Tasks for this exercise:
**a)** From the text on personal representatives in Maryland, list every service the law offices say they can help with in handling the estate.
**b)** Rewrite the records from their first line through the line that contains "Starttermin für Staffel 4", replacing "Trailer" with "Teaser" and leaving everything else unchanged.

Text excerpt:

Content starts

Duties of a Personal Representative in Maryland
If you have been named as the personal representative in a family member or loved one's will, you may be experiencing a range of emotions and have a lot of questions. We understand that it is normal to feel overwhelmed, and our goal is to do everything possible to make this process go smoothly for you and your family. The orderly conclusion of an individual’s affairs is a time-consuming process, but one in which we have a great deal of experience.
At the Law Offices of Merrill, Cruttenden & Collinson, P.A., we want you to understand your duties of a personal representative and the process so that you have knowledge of what will be happening in the estate. We can help you take care of the documents due to be filed with the Register of Wills and the comptroller and assist you in administering the disposition of the investment and real property assets of the estate, paying bills, collecting income, and communicating with beneficiaries.
Steps in the Probate Administration Process
The first step in the process is the appointment as Personal Representative of the estate by the Register of Wills. You will receive a Letter of Administration from the Register. This letter is the official beginning of the existence of the probate estate and simply notifies interested persons of the initiation of the probate process.

Content ends

Exercise data:
Content starts

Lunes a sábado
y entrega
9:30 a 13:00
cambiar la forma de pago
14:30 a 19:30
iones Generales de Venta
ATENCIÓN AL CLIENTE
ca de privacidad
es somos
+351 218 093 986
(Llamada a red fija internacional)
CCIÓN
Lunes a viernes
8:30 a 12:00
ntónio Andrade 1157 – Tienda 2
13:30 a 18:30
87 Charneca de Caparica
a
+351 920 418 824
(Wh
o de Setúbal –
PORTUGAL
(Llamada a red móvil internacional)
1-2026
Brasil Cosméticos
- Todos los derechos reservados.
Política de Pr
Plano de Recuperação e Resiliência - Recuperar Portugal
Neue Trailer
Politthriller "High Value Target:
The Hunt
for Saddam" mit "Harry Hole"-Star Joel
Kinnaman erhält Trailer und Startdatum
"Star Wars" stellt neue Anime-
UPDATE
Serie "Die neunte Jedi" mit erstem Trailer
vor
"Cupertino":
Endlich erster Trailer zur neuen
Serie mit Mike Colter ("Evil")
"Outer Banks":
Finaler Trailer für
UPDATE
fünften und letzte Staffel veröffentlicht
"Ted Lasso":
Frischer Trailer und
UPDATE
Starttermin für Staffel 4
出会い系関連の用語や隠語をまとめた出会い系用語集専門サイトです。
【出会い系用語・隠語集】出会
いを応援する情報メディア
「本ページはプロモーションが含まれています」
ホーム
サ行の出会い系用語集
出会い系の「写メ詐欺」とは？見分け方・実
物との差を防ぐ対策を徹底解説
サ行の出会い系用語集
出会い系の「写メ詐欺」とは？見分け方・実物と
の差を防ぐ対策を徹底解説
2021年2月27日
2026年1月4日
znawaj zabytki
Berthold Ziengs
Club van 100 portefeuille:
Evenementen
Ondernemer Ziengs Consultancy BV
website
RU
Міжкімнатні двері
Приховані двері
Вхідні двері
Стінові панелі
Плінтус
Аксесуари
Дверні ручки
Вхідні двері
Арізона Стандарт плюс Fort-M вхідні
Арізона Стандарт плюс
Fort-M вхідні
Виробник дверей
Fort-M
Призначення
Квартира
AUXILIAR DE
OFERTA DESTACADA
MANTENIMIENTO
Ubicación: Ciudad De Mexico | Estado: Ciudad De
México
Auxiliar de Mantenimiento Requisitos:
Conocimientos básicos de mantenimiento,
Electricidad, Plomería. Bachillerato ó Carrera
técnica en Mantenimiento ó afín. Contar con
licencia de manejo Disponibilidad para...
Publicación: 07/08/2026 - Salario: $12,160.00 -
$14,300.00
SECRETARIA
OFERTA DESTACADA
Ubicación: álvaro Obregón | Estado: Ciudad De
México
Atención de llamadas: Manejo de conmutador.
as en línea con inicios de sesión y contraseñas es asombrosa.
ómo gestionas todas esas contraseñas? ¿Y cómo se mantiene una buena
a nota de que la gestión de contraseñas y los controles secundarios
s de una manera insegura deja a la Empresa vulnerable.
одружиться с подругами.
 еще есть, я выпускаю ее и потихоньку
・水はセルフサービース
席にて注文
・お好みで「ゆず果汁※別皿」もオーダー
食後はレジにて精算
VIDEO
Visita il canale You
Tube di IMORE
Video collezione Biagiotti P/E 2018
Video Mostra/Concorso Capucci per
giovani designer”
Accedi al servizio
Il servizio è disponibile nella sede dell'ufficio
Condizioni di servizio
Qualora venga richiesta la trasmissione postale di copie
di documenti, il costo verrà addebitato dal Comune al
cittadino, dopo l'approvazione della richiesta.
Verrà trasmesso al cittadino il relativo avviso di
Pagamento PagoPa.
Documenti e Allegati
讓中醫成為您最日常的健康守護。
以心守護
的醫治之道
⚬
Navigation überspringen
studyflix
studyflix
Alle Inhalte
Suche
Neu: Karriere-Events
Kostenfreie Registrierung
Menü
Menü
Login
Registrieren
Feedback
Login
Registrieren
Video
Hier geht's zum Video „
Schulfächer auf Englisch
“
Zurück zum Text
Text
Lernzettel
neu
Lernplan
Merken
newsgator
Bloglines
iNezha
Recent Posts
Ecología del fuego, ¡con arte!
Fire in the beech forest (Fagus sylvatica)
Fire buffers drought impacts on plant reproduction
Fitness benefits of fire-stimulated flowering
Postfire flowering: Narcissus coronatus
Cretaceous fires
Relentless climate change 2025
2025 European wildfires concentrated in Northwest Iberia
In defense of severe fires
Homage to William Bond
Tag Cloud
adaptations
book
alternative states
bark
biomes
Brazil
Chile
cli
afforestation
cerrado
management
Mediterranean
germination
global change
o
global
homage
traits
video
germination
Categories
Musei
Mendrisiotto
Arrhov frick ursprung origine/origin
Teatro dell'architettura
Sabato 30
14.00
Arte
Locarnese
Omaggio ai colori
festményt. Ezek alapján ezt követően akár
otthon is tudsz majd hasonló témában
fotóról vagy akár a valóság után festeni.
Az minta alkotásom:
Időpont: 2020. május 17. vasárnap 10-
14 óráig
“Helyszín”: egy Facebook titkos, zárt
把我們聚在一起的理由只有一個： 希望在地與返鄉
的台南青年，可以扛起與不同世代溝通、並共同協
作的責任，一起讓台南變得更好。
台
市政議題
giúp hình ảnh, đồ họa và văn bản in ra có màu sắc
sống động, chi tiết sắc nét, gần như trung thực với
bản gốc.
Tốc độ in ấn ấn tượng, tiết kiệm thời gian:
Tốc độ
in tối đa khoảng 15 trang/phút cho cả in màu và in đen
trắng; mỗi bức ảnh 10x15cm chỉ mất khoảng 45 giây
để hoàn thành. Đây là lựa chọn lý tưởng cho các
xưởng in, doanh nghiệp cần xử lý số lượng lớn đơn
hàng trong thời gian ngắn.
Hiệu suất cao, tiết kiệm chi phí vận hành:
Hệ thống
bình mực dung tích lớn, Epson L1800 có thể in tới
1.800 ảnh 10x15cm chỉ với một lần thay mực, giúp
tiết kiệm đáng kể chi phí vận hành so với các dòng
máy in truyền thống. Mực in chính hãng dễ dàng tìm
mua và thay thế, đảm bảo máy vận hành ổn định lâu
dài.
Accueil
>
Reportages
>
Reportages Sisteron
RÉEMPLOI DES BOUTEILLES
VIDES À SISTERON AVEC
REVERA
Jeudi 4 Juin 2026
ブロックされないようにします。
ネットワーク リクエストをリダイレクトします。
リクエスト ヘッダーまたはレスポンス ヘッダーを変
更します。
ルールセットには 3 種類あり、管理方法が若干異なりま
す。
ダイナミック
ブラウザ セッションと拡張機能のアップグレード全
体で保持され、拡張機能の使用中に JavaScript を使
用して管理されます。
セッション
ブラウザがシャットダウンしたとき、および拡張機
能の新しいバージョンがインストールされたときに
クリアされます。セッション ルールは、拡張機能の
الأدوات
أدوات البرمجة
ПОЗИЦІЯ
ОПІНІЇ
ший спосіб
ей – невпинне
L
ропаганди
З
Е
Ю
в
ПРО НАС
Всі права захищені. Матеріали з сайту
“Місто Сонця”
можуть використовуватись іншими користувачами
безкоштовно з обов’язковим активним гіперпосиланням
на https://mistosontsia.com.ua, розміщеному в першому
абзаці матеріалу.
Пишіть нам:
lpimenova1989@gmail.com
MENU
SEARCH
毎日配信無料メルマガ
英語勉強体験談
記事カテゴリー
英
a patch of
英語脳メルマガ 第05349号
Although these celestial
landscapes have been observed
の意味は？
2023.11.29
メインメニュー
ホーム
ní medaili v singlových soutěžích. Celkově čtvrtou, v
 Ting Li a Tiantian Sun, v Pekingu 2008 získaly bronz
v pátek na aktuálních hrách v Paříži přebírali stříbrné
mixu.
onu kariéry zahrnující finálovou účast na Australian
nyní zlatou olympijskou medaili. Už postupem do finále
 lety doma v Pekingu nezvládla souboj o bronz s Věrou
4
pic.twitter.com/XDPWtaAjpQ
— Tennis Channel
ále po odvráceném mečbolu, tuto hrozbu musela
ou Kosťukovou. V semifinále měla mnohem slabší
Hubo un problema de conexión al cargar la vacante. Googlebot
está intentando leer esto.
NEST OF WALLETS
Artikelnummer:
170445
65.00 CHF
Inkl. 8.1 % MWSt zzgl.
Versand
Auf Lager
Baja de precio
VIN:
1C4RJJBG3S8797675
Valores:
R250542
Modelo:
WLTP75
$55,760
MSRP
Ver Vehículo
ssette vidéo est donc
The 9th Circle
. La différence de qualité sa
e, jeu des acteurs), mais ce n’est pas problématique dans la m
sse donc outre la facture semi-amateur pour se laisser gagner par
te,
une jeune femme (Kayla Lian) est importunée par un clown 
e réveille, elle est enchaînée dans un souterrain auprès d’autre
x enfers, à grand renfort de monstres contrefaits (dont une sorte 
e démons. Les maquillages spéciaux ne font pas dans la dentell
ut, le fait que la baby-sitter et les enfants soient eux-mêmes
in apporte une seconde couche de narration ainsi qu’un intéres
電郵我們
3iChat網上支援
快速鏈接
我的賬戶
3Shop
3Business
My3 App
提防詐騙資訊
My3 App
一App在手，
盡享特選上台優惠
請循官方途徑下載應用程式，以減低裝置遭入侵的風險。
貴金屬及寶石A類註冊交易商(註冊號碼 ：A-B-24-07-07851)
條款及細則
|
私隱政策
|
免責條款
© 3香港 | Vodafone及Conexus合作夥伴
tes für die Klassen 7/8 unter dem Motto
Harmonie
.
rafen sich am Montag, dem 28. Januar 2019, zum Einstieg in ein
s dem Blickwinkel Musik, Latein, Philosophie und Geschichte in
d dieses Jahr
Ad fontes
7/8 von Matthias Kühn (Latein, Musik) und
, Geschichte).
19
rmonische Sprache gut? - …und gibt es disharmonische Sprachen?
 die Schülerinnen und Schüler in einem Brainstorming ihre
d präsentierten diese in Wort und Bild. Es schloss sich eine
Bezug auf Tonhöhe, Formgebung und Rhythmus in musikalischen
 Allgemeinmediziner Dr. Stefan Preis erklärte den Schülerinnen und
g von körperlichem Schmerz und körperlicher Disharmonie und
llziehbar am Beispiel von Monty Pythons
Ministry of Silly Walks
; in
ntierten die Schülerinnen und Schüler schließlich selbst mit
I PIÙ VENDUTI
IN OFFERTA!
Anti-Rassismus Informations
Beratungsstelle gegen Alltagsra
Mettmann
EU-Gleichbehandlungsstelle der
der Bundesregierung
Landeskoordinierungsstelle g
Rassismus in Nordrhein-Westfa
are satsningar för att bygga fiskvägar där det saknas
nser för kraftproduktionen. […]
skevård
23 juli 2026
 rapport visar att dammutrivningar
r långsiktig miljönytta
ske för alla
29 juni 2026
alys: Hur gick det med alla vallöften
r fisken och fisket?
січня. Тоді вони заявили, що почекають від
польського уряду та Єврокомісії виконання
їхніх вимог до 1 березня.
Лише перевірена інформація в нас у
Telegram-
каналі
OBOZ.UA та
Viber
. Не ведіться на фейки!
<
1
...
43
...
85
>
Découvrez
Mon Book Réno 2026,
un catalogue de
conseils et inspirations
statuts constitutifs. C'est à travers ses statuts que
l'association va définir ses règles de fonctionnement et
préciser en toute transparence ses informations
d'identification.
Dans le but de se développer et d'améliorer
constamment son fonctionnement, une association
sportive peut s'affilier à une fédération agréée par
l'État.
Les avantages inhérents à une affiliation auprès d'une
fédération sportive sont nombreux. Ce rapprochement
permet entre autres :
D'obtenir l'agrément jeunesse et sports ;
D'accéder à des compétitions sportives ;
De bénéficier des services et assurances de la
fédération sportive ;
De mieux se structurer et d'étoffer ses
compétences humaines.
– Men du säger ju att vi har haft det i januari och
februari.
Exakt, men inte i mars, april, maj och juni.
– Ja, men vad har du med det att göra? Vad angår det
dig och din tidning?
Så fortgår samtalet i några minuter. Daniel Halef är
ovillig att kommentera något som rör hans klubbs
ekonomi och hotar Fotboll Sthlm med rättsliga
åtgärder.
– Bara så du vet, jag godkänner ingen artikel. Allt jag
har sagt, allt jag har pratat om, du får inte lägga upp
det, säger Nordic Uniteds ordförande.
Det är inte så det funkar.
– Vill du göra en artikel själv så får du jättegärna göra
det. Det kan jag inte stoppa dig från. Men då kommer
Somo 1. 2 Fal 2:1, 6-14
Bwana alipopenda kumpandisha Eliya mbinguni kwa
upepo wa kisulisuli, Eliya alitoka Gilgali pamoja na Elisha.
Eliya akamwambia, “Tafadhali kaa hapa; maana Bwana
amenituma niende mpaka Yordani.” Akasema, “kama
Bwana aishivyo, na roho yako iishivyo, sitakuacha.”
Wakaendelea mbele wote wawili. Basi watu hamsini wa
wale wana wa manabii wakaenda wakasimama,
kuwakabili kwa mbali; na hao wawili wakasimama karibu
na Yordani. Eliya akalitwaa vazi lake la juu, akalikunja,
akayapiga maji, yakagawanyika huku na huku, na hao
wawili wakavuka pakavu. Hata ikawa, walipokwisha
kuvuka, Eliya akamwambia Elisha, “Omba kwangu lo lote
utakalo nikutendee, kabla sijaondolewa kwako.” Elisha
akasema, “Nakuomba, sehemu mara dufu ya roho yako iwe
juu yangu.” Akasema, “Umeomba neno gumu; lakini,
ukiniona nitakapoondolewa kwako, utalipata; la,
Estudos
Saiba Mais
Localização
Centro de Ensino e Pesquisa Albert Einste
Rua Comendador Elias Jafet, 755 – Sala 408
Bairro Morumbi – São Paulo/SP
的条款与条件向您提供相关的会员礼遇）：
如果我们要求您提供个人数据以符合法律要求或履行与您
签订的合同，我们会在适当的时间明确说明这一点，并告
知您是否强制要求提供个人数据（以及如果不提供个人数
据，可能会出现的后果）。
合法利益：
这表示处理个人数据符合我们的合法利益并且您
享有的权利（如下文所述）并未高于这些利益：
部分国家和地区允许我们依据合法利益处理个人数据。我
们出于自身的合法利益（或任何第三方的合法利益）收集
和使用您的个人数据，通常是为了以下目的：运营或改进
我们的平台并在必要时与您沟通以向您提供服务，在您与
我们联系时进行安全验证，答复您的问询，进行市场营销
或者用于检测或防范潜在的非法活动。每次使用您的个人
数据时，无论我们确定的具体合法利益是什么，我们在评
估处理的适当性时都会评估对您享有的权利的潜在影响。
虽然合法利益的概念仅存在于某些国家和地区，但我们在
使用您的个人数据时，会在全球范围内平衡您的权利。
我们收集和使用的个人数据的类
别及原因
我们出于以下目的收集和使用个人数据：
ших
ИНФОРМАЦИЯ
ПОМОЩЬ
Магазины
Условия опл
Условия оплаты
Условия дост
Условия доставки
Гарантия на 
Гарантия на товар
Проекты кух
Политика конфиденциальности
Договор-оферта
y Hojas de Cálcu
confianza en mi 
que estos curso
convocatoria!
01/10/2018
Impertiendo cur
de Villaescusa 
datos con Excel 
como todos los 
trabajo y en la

Content ends

Responses in order:
**a)**
- Taking care of the documents due to be filed with the Register of Wills and the comptroller
- Administering the disposition of the investment and real property assets of the estate
- Paying bills
- Collecting income
- Communicating with beneficiaries

**b)**
Lunes a sábado
y entrega
9:30 a 13:00
cambiar la forma de pago
14:30 a 19:30
iones Generales de Venta
ATENCIÓN AL CLIENTE
ca de privacidad
es somos
+351 218 093 986
(Llamada a red fija internacional)
CCIÓN
Lunes a viernes
8:30 a 12:00
ntónio Andrade 1157 – Tienda 2
13:30 a 18:30
87 Charneca de Caparica
a
+351 920 418 824
(Wh
o de Setúbal –
PORTUGAL
(Llamada a red móvil internacional)
1-2026
Brasil Cosméticos
- Todos los derechos reservados.
Política de Pr
Plano de Recuperação e Resiliência - Recuperar Portugal
Neue Teaser
Politthriller "High Value Target:
The Hunt
for Saddam" mit "Harry Hole"-Star Joel
Kinnaman erhält Teaser und Startdatum
"Star Wars" stellt neue Anime-
UPDATE
Serie "Die neunte Jedi" mit erstem Teaser
vor
"Cupertino":
Endlich erster Teaser zur neuen
Serie mit Mike Colter ("Evil")
"Outer Banks":
Finaler Teaser für
UPDATE
fünften und letzte Staffel veröffentlicht
"Ted Lasso":
Frischer Teaser und
UPDATE
Starttermin für Staffel 4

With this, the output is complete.